Writing this article reminds me of one of the first posts I shared after re-purchasing Get Rich Slowly. Almost three years ago, I wrote about how to get what you deserve when filing an insurance claim. This info from a former insurance employee is very helpful (and interesting).
I spent much of yesterday prepping for possible evacuation. This isn't so much out of panic as it is out of trying to take sensible precautions. I gathered things and put them in the living room so that we can be ready to leave, if needed. If authorities were to upgrade us from level one to level two status, I'd move this stuff to my car.
Also as a precaution, I moved stuff away from the house and thoroughly watered the entire yard. (Not sure that'd make much difference, but hey, it can't hurt.) I created a video tour of the house that highlights anything we have of value. And so on. This took most of the afternoon.

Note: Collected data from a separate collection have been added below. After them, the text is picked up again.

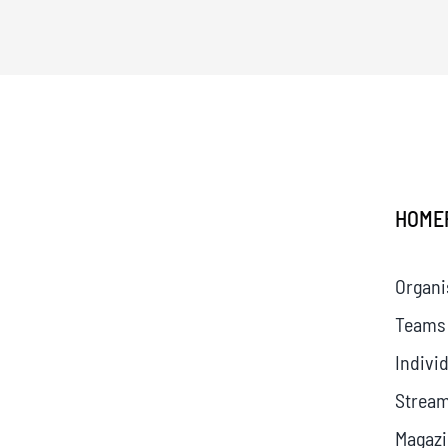
HOME
Organi
Teams
Indivi
Stream
Magazi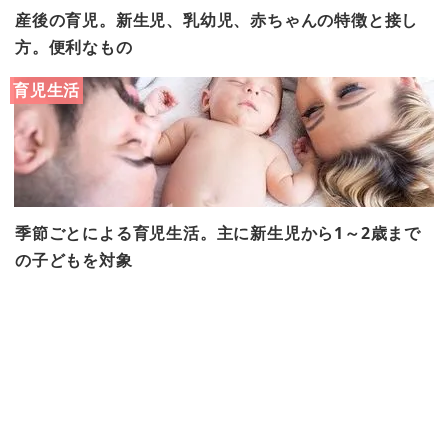
産後の育児。新生児、乳幼児、赤ちゃんの特徴と接し
方。便利なもの
育児生活
季節ごとによる育児生活。主に新生児から1～2歳まで
の子どもを対象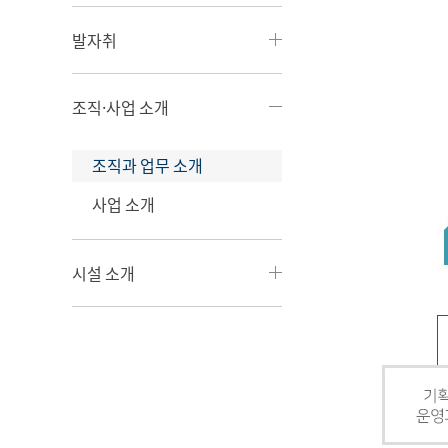
발자취
조직·사업 소개
조직과 업무 소개
사업 소개
시설 소개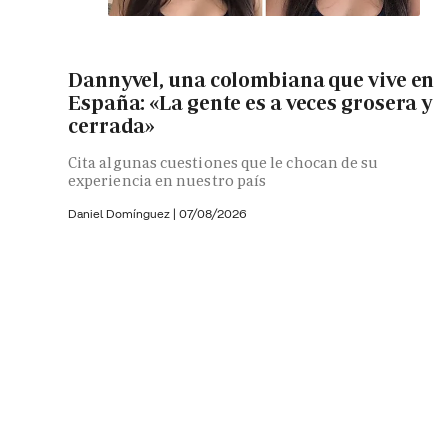
Dannyvel, una colombiana que vive en
España: «La gente es a veces grosera y
cerrada»
Cita algunas cuestiones que le chocan de su
experiencia en nuestro país
Daniel Domínguez
|
07/08/2026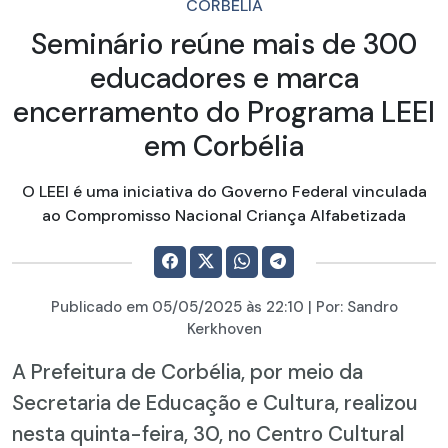
CORBÉLIA
Seminário reúne mais de 300
educadores e marca
encerramento do Programa LEEI
em Corbélia
O LEEI é uma iniciativa do Governo Federal vinculada
ao Compromisso Nacional Criança Alfabetizada
Publicado em
05/05/2025
às 22:10 | Por:
Sandro
Kerkhoven
A Prefeitura de Corbélia, por meio da
Secretaria de Educação e Cultura, realizou
nesta quinta-feira, 30, no Centro Cultural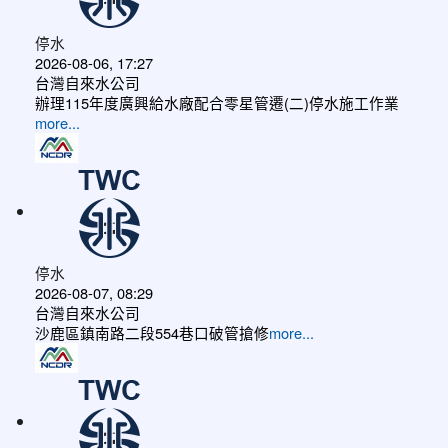
停水
2026-08-06, 17:27
台灣自來水公司
辦理115年度廣興給水廠配合零星管遷(二)停水施工作業
more...
停水
2026-08-07, 08:29
台灣自來水公司
沙鹿區鎮南路二段554巷口破管搶修
more...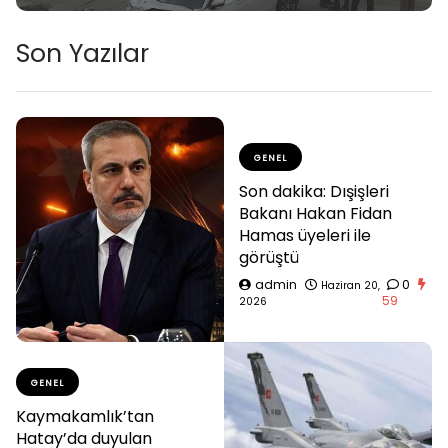
Son Yazılar
GENEL
Son dakika: Dışişleri
Bakanı Hakan Fidan
Hamas üyeleri ile
görüştü
admin
0
Haziran 20,
59
2026
GENEL
Kaymakamlık’tan
Hatay’da duyulan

This morning, I can see that the neighbors are doing something similar. We're all trying to exercise caution, I think.
Kim and I will almost surely be fine. Although the smoke is thick here at the moment — it's like a brownish fog, and it's even clouding my view of the neighbor's house! — there aren't any fires super close to us. And barring mistakes or stupidity, there won't be any threat to our home.
Still, it's good for us to take precautionary measures, both now and for the future. And it's probably smart for you to take some small steps today in case disaster strikes tomorrow.